▶ **Task description**:
This task asks for the lines from the one with "- Naar ToasterNET" to the final line below, repeated exactly, with pictures omitted.

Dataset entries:
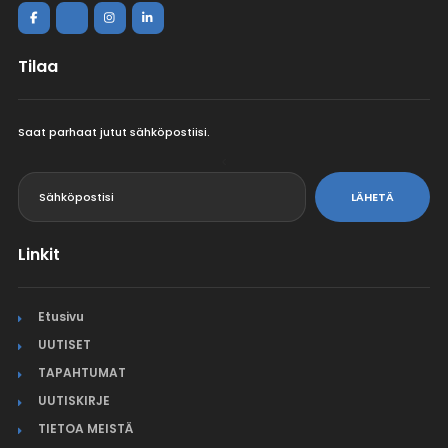
Tilaa
Saat parhaat jutut sähköpostiisi.
<
LÄHETÄ
Linkit
Etusivu
UUTISET
TAPAHTUMAT
UUTISKIRJE
TIETOA MEISTÄ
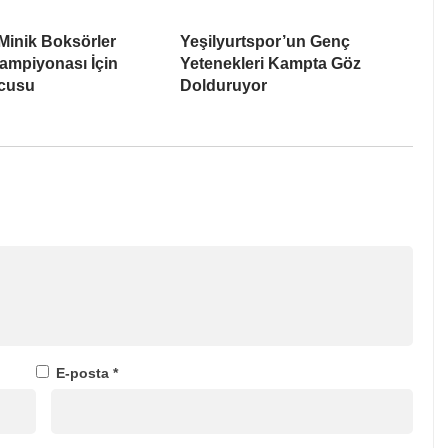
 Minik Boksörler
Yeşilyurtspor’un Genç
ampiyonası İçin
Yetenekleri Kampta Göz
lcusu
Dolduruyor
E-posta
*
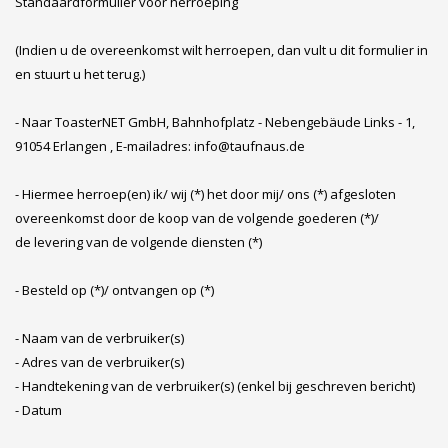
Standaardformulier voor herroeping
(Indien u de overeenkomst wilt herroepen, dan vult u dit formulier in
en stuurt u het terug.)
- Naar ToasterNET GmbH, Bahnhofplatz - Nebengebäude Links - 1,
91054 Erlangen , E-mailadres: info@taufnaus.de
- Hiermee herroep(en) ik/ wij (*) het door mij/ ons (*) afgesloten
overeenkomst door de koop van de volgende goederen (*)/
de levering van de volgende diensten (*)
- Besteld op (*)/ ontvangen op (*)
- Naam van de verbruiker(s)
- Adres van de verbruiker(s)
- Handtekening van de verbruiker(s) (enkel bij geschreven bericht)
- Datum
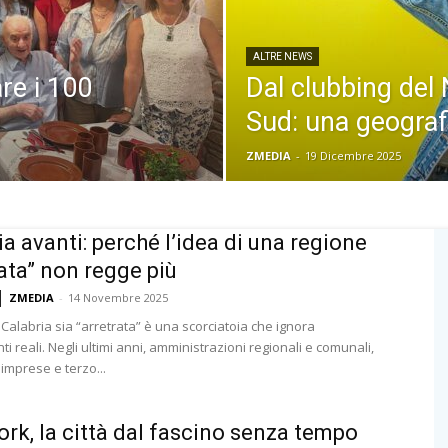
ALTRE NEWS
re i 100
Dal clubbing del 
Sud: una geograf
ZMEDIA
-
19 Dicembre 2025
ia avanti: perché l’idea di una regione
rata” non regge più
ZMEDIA
-
14 Novembre 2025
 Calabria sia “arretrata” è una scorciatoia che ignora
 reali. Negli ultimi anni, amministrazioni regionali e comunali,
 imprese e terzo...
rk, la città dal fascino senza tempo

▶ **Finished exercise**:
- Naar ToasterNET GmbH, Bahnhofplatz - Nebengebäude Links - 1,
91054 Erlangen , E-mailadres: info@taufnaus.de
- Hiermee herroep(en) ik/ wij (*) het door mij/ ons (*) afgesloten
overeenkomst door de koop van de volgende goederen (*)/
de levering van de volgende diensten (*)
- Besteld op (*)/ ontvangen op (*)
- Naam van de verbruiker(s)
- Adres van de verbruiker(s)
- Handtekening van de verbruiker(s) (enkel bij geschreven bericht)
- Datum
ALTRE NEWS
re i 100
Dal clubbing del 
Sud: una geograf
ZMEDIA
-
19 Dicembre 2025
ia avanti: perché l’idea di una regione
rata” non regge più
ZMEDIA
-
14 Novembre 2025
 Calabria sia “arretrata” è una scorciatoia che ignora
 reali. Negli ultimi anni, amministrazioni regionali e comunali,
 imprese e terzo...
rk, la città dal fascino senza tempo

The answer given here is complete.